Serbs in “Disarray” After Srebrenica Capture

Defence in Blagojevic case hope picture of Bosnian Serb confusion will aid defendant.

Serbs in “Disarray” After Srebrenica Capture

Defence in Blagojevic case hope picture of Bosnian Serb confusion will aid defendant.

Wednesday, 9 November, 2005

The first witness in the defence part of the trial against the former Bosnian Serb army officer Vidoje Blagojevic spoke this week about the chaos and disorganisation that followed the fall of the Muslim enclave of Srebrenica in 1995.


The defence is hoping his testimony will lend credibility to their argument that the disarray and confusion within the Serb civilian and army structures were at the time so great that Blagojevic could not be held responsible for the crimes then committed.


But the disturbing descriptions of the plight of Srebrenica civilians and the witness’ confused denials of some well-documented facts concerning the case may not necessarily bolster the accused, who spent the whole time in court diligently noting every word exchanged.
■ ■ ■ ■ ■ ■ ■
[Objective 1] Transcribe the portion of the Srebrenica trial report that begins with the words containing "But the disturbing" and ends with "every word exchanged.", keeping every word and mark unchanged.
[Objective 2] From the Srebrenica trial report, list each distinct word that begins with the letters "dis", ignoring capitalization.

(Data items)
■ ■ ■ ■ ■ ■ ■
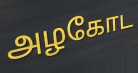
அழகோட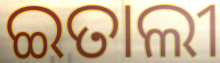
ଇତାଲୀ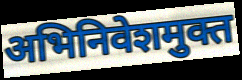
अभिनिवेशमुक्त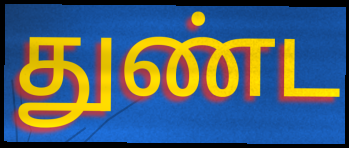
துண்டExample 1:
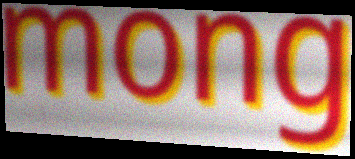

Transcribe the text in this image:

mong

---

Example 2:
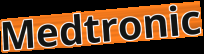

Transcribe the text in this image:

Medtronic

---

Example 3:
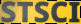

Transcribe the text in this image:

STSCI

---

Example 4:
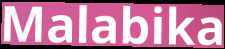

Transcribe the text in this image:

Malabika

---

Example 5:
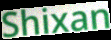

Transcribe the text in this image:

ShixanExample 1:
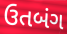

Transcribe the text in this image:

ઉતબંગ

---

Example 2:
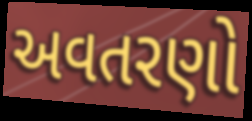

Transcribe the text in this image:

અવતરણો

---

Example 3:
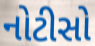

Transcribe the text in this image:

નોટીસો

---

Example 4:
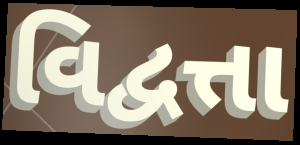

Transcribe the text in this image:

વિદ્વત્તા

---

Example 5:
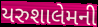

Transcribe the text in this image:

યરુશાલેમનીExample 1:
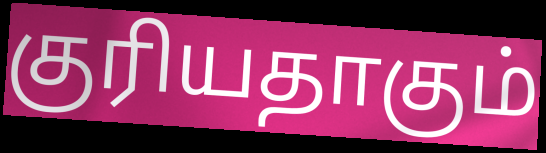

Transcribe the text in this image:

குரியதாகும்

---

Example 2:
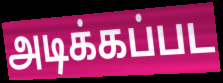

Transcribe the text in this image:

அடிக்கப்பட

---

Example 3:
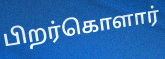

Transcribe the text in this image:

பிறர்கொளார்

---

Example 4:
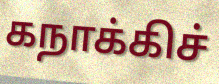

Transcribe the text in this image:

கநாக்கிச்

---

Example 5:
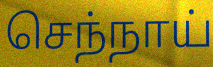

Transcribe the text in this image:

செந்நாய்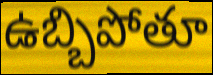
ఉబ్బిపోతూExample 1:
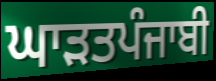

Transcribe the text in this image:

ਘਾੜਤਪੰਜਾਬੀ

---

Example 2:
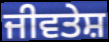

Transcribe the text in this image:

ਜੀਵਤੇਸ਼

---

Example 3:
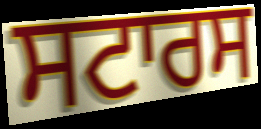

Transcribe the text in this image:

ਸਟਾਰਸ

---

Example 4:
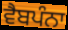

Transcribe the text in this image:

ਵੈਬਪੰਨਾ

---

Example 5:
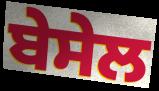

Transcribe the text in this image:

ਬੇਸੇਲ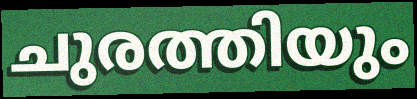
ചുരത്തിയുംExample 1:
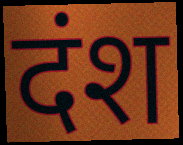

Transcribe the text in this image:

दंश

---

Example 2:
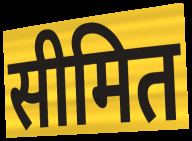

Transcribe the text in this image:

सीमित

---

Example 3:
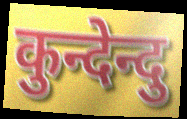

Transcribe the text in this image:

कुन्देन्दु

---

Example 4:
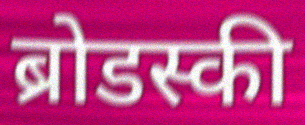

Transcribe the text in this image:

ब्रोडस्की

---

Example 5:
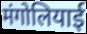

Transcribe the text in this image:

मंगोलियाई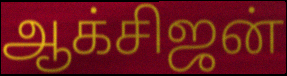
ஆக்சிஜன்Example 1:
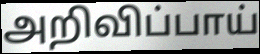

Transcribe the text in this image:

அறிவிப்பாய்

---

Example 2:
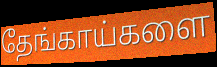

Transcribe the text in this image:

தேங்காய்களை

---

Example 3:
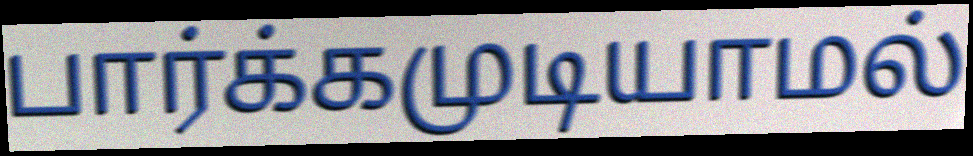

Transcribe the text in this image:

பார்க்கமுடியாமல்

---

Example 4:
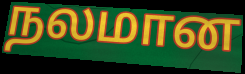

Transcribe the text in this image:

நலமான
■ ■ ■ ■ ■ ■ ■
[Written answer 1]
But the disturbing descriptions of the plight of Srebrenica civilians and the witness’ confused denials of some well-documented facts concerning the case may not necessarily bolster the accused, who spent the whole time in court diligently noting every word exchanged.

[Written answer 2]
disarray
disorganisation
disturbing